EXTRACTED DATA
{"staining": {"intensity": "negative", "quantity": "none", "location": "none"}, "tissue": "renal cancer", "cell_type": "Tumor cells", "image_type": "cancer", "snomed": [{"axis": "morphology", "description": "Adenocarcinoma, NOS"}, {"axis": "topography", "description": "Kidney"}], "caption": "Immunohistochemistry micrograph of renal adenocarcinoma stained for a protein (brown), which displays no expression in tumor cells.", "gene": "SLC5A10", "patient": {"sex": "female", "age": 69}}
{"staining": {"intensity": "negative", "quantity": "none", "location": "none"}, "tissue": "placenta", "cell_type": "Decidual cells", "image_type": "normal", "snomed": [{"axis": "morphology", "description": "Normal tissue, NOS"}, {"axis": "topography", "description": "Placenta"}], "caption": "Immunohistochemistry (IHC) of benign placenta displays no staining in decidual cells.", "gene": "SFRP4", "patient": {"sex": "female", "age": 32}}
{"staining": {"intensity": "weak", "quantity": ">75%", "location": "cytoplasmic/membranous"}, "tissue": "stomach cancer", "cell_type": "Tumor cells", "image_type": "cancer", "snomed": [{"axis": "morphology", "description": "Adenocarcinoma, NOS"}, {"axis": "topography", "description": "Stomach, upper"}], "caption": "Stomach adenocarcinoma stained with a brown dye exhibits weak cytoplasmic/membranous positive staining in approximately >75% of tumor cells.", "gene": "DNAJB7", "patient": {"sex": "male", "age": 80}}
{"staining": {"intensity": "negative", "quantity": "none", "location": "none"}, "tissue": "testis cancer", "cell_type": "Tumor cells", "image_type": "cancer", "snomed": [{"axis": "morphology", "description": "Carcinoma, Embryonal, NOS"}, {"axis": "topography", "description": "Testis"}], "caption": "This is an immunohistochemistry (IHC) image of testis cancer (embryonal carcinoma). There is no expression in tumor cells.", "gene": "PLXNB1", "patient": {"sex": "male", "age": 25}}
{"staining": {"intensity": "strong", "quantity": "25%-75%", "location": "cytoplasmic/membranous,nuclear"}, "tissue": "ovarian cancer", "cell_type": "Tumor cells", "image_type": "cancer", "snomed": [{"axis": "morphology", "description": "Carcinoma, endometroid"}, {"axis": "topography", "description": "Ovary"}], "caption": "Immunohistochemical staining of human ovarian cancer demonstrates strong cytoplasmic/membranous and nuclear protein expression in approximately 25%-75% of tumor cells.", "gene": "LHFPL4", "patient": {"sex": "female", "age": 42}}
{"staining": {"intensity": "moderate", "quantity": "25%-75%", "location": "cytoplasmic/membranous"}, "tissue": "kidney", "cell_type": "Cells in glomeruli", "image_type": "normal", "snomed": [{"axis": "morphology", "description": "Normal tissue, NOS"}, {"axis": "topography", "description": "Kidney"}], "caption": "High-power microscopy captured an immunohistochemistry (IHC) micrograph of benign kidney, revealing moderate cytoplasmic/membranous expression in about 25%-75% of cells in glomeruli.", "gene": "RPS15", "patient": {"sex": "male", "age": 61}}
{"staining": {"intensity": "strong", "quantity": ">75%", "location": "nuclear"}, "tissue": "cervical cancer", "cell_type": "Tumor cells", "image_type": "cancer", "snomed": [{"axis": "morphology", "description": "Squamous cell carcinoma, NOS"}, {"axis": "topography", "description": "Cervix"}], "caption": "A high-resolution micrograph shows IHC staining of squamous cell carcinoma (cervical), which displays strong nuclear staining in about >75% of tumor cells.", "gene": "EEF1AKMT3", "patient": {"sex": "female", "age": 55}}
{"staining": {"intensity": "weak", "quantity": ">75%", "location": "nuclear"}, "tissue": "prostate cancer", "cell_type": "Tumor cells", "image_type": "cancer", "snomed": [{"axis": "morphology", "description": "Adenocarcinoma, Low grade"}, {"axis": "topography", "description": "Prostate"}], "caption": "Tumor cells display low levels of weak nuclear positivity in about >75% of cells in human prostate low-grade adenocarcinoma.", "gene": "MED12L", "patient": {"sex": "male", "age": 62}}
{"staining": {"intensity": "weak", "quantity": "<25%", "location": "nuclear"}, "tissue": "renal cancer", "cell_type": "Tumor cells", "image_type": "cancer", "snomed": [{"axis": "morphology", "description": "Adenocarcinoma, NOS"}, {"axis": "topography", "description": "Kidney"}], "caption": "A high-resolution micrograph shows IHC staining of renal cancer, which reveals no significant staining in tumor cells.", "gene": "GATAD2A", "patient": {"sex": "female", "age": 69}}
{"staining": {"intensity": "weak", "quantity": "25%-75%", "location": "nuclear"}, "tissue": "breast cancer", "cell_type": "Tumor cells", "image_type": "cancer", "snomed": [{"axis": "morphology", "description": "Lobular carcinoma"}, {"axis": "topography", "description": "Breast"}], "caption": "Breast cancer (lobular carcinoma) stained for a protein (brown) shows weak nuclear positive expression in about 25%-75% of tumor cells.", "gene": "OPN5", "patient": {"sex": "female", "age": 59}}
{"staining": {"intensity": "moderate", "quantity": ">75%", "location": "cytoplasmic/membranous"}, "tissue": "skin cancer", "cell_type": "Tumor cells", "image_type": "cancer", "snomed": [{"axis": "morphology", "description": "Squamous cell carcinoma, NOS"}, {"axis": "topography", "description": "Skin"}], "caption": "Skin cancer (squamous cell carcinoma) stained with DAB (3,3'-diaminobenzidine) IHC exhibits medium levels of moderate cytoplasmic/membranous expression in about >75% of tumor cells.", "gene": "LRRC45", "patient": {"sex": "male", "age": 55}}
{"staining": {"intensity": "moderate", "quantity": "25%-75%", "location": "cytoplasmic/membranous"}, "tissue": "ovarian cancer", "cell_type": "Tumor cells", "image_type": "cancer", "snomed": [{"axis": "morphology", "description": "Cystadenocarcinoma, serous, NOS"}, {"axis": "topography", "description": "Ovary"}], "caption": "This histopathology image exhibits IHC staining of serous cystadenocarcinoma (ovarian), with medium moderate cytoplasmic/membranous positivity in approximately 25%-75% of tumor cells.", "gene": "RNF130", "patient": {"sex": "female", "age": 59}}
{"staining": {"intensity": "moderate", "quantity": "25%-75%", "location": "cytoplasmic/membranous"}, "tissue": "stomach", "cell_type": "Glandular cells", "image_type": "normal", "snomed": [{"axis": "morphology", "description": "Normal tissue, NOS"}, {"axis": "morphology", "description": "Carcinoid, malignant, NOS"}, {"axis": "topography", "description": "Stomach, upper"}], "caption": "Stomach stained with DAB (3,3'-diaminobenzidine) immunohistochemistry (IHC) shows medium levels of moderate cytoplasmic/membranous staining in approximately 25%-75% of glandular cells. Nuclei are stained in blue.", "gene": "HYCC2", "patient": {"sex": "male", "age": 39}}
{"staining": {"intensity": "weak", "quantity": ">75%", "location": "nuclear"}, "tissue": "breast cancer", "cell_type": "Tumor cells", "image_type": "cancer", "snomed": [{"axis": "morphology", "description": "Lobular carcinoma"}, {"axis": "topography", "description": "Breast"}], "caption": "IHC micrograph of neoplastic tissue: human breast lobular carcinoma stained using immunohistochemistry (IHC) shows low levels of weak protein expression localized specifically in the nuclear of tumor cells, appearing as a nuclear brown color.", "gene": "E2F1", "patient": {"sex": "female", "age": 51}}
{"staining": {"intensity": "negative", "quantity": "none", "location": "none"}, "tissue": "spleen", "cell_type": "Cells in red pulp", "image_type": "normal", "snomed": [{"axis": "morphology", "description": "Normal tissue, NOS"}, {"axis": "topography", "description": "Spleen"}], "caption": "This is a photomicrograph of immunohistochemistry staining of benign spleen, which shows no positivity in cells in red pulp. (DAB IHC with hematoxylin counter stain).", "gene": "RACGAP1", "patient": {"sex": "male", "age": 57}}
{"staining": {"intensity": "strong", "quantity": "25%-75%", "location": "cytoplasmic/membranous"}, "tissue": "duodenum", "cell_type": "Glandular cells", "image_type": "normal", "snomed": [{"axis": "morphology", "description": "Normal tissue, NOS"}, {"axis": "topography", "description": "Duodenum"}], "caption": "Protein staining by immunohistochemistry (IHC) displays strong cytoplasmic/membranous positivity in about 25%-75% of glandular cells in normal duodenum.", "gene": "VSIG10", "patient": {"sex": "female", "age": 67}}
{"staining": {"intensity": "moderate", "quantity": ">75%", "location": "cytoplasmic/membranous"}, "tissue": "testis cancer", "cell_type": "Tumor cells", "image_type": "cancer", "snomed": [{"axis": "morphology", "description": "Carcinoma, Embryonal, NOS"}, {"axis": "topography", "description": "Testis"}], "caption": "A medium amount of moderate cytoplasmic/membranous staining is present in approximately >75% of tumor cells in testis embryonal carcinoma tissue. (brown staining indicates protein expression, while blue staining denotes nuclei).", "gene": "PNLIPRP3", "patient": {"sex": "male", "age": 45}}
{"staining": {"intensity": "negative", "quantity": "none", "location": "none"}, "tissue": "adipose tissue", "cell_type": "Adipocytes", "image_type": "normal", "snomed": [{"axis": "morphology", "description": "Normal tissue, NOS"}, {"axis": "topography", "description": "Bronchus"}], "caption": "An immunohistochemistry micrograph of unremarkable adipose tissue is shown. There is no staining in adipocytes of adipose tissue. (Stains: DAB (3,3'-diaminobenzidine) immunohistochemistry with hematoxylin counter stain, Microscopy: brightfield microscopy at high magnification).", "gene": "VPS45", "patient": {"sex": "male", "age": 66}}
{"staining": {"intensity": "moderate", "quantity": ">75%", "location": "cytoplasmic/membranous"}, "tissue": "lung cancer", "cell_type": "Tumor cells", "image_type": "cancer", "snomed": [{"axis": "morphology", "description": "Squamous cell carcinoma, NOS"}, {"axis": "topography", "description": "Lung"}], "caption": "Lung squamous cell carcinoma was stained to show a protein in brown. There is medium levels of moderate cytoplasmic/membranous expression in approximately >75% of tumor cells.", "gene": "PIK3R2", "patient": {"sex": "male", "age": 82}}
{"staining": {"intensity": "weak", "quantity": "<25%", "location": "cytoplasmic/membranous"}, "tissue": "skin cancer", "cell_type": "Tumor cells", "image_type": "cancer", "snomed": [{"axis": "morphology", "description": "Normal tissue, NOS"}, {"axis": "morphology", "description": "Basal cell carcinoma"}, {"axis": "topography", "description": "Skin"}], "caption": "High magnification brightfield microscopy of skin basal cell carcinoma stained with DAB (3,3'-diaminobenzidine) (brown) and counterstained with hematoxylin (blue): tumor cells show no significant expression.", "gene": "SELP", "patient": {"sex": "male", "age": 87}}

WORK ORDER
Search the entries for the word "resolution" and copy every line that has it.

THE COMPLETED TASK
{"staining": {"intensity": "strong", "quantity": ">75%", "location": "nuclear"}, "tissue": "cervical cancer", "cell_type": "Tumor cells", "image_type": "cancer", "snomed": [{"axis": "morphology", "description": "Squamous cell carcinoma, NOS"}, {"axis": "topography", "description": "Cervix"}], "caption": "A high-resolution micrograph shows IHC staining of squamous cell carcinoma (cervical), which displays strong nuclear staining in about >75% of tumor cells.", "gene": "EEF1AKMT3", "patient": {"sex": "female", "age": 55}}
{"staining": {"intensity": "weak", "quantity": "<25%", "location": "nuclear"}, "tissue": "renal cancer", "cell_type": "Tumor cells", "image_type": "cancer", "snomed": [{"axis": "morphology", "description": "Adenocarcinoma, NOS"}, {"axis": "topography", "description": "Kidney"}], "caption": "A high-resolution micrograph shows IHC staining of renal cancer, which reveals no significant staining in tumor cells.", "gene": "GATAD2A", "patient": {"sex": "female", "age": 69}}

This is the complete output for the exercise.